(Stored data entries)
..........
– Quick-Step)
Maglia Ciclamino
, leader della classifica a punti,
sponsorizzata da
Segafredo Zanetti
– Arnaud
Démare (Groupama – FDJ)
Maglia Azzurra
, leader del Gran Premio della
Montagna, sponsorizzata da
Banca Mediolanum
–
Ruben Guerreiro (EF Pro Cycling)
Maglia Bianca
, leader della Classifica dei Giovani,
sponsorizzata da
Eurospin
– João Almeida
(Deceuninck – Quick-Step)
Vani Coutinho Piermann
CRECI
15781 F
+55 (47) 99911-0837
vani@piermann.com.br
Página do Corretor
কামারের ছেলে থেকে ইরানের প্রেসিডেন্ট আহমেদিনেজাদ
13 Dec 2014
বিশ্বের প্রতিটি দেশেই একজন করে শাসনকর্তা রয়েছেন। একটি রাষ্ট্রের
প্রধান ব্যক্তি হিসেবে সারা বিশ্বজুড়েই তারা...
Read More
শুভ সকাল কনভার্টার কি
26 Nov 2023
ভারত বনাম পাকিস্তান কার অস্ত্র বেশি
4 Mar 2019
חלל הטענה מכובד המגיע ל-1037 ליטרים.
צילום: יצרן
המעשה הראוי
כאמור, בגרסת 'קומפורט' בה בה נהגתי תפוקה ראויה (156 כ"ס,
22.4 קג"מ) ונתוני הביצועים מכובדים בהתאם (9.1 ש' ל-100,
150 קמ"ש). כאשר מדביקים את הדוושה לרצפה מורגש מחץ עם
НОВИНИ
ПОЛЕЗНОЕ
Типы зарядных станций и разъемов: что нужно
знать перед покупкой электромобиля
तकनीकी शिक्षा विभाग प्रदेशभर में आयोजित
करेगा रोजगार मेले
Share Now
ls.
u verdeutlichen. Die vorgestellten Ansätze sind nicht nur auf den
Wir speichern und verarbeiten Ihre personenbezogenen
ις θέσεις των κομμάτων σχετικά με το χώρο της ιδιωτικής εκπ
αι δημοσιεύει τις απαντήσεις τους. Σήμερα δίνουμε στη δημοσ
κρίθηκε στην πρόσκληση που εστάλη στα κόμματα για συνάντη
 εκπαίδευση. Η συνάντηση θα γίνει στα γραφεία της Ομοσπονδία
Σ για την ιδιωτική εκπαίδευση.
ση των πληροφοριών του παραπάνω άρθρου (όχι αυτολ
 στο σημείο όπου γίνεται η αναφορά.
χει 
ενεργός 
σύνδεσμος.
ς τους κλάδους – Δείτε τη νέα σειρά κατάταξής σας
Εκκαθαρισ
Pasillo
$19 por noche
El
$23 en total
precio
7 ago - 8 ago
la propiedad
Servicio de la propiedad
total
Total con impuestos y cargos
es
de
..........
→ REQUIRED WORK: I would like you to return every entry exactly, with nothing changed.

→ WRITTEN SOLUTION:
– Quick-Step)
Maglia Ciclamino
, leader della classifica a punti,
sponsorizzata da
Segafredo Zanetti
– Arnaud
Démare (Groupama – FDJ)
Maglia Azzurra
, leader del Gran Premio della
Montagna, sponsorizzata da
Banca Mediolanum
–
Ruben Guerreiro (EF Pro Cycling)
Maglia Bianca
, leader della Classifica dei Giovani,
sponsorizzata da
Eurospin
– João Almeida
(Deceuninck – Quick-Step)
Vani Coutinho Piermann
CRECI
15781 F
+55 (47) 99911-0837
vani@piermann.com.br
Página do Corretor
কামারের ছেলে থেকে ইরানের প্রেসিডেন্ট আহমেদিনেজাদ
13 Dec 2014
বিশ্বের প্রতিটি দেশেই একজন করে শাসনকর্তা রয়েছেন। একটি রাষ্ট্রের
প্রধান ব্যক্তি হিসেবে সারা বিশ্বজুড়েই তারা...
Read More
শুভ সকাল কনভার্টার কি
26 Nov 2023
ভারত বনাম পাকিস্তান কার অস্ত্র বেশি
4 Mar 2019
חלל הטענה מכובד המגיע ל-1037 ליטרים.
צילום: יצרן
המעשה הראוי
כאמור, בגרסת 'קומפורט' בה בה נהגתי תפוקה ראויה (156 כ"ס,
22.4 קג"מ) ונתוני הביצועים מכובדים בהתאם (9.1 ש' ל-100,
150 קמ"ש). כאשר מדביקים את הדוושה לרצפה מורגש מחץ עם
НОВИНИ
ПОЛЕЗНОЕ
Типы зарядных станций и разъемов: что нужно
знать перед покупкой электромобиля
तकनीकी शिक्षा विभाग प्रदेशभर में आयोजित
करेगा रोजगार मेले
Share Now
ls.
u verdeutlichen. Die vorgestellten Ansätze sind nicht nur auf den
Wir speichern und verarbeiten Ihre personenbezogenen
ις θέσεις των κομμάτων σχετικά με το χώρο της ιδιωτικής εκπ
αι δημοσιεύει τις απαντήσεις τους. Σήμερα δίνουμε στη δημοσ
κρίθηκε στην πρόσκληση που εστάλη στα κόμματα για συνάντη
 εκπαίδευση. Η συνάντηση θα γίνει στα γραφεία της Ομοσπονδία
Σ για την ιδιωτική εκπαίδευση.
ση των πληροφοριών του παραπάνω άρθρου (όχι αυτολ
 στο σημείο όπου γίνεται η αναφορά.
χει 
ενεργός 
σύνδεσμος.
ς τους κλάδους – Δείτε τη νέα σειρά κατάταξής σας
Εκκαθαρισ
Pasillo
$19 por noche
El
$23 en total
precio
7 ago - 8 ago
la propiedad
Servicio de la propiedad
total
Total con impuestos y cargos
es
de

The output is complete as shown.